Exercise requirements:
The entries that follow include a run beginning at the line with "Class | | | | | |" and ending at the line with "How often do you provide"; restate that run word for word and leave the rest out.

Data supplied:
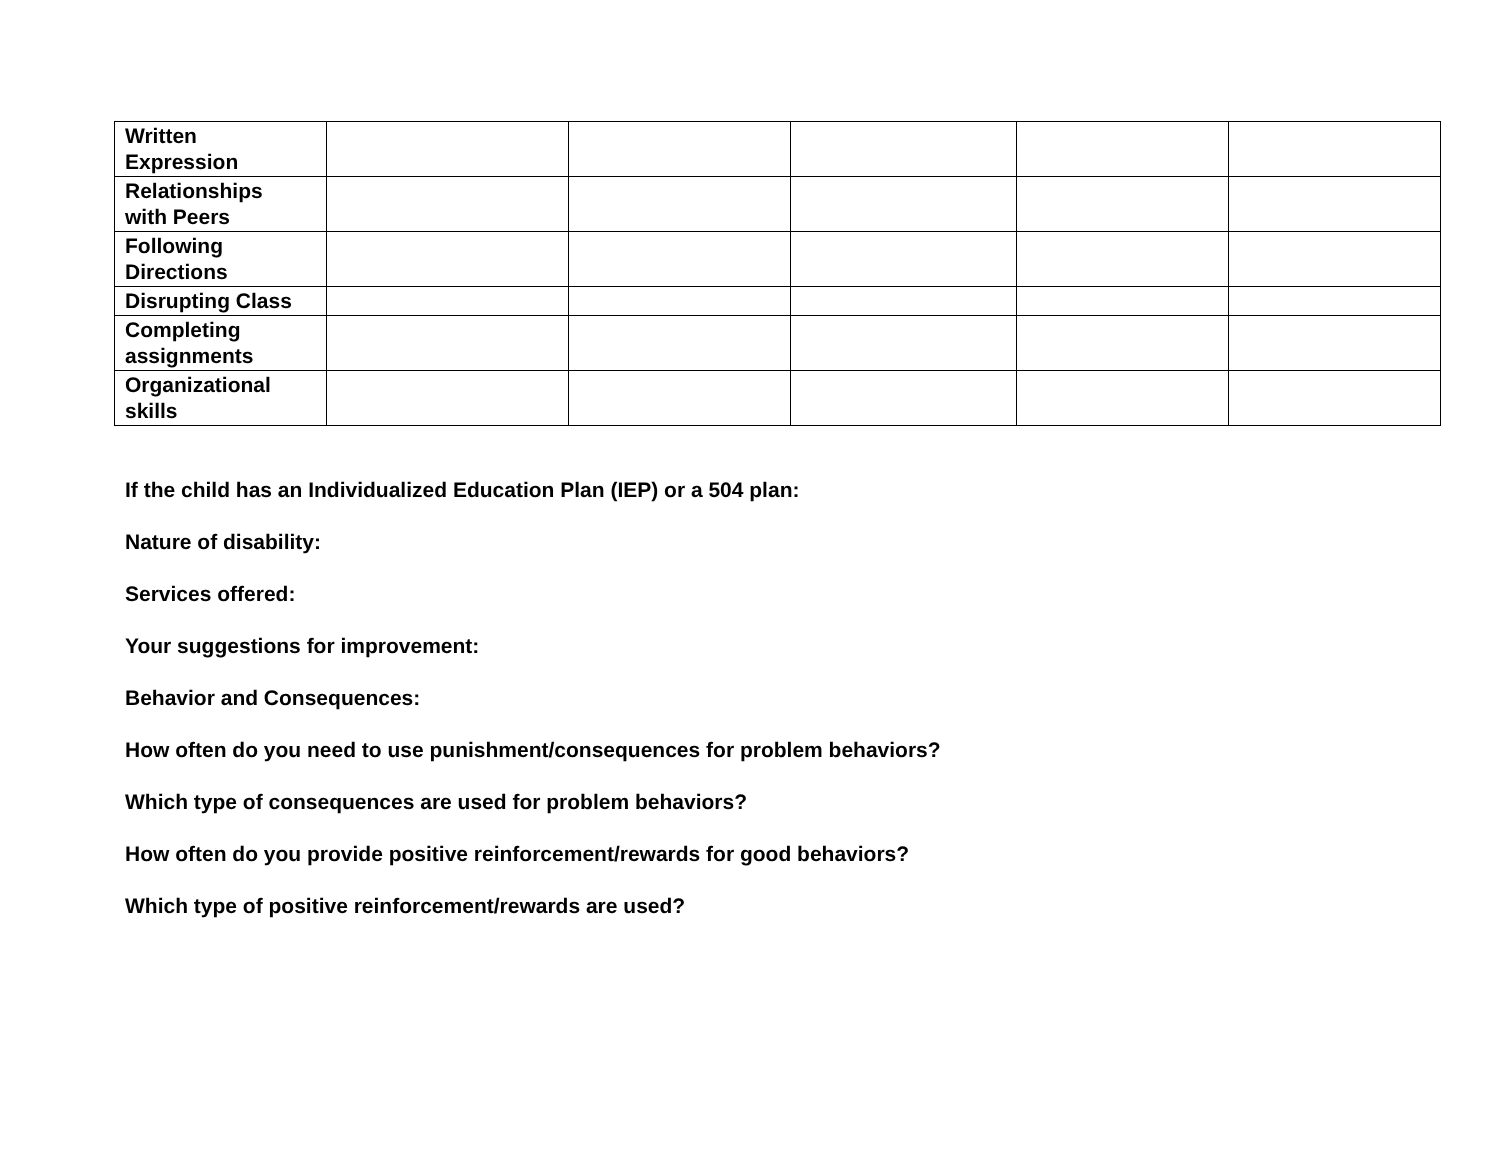| Written Expression | | | | | |
| Relationships with Peers | | | | | |
| Following Directions | | | | | |
| Disrupting Class | | | | | |
| Completing assignments | | | | | |
| Organizational skills | | | | | |
If the child has an Individualized Education Plan (IEP) or a 504 plan:
Nature of disability:
Services offered:
Your suggestions for improvement:
Behavior and Consequences:
How often do you need to use punishment/consequences for problem behaviors?
Which type of consequences are used for problem behaviors?
How often do you provide positive reinforcement/rewards for good behaviors?
Which type of positive reinforcement/rewards are used?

Written solution:
| Disrupting Class | | | | | |
| Completing assignments | | | | | |
| Organizational skills | | | | | |
If the child has an Individualized Education Plan (IEP) or a 504 plan:
Nature of disability:
Services offered:
Your suggestions for improvement:
Behavior and Consequences:
How often do you need to use punishment/consequences for problem behaviors?
Which type of consequences are used for problem behaviors?
How often do you provide positive reinforcement/rewards for good behaviors?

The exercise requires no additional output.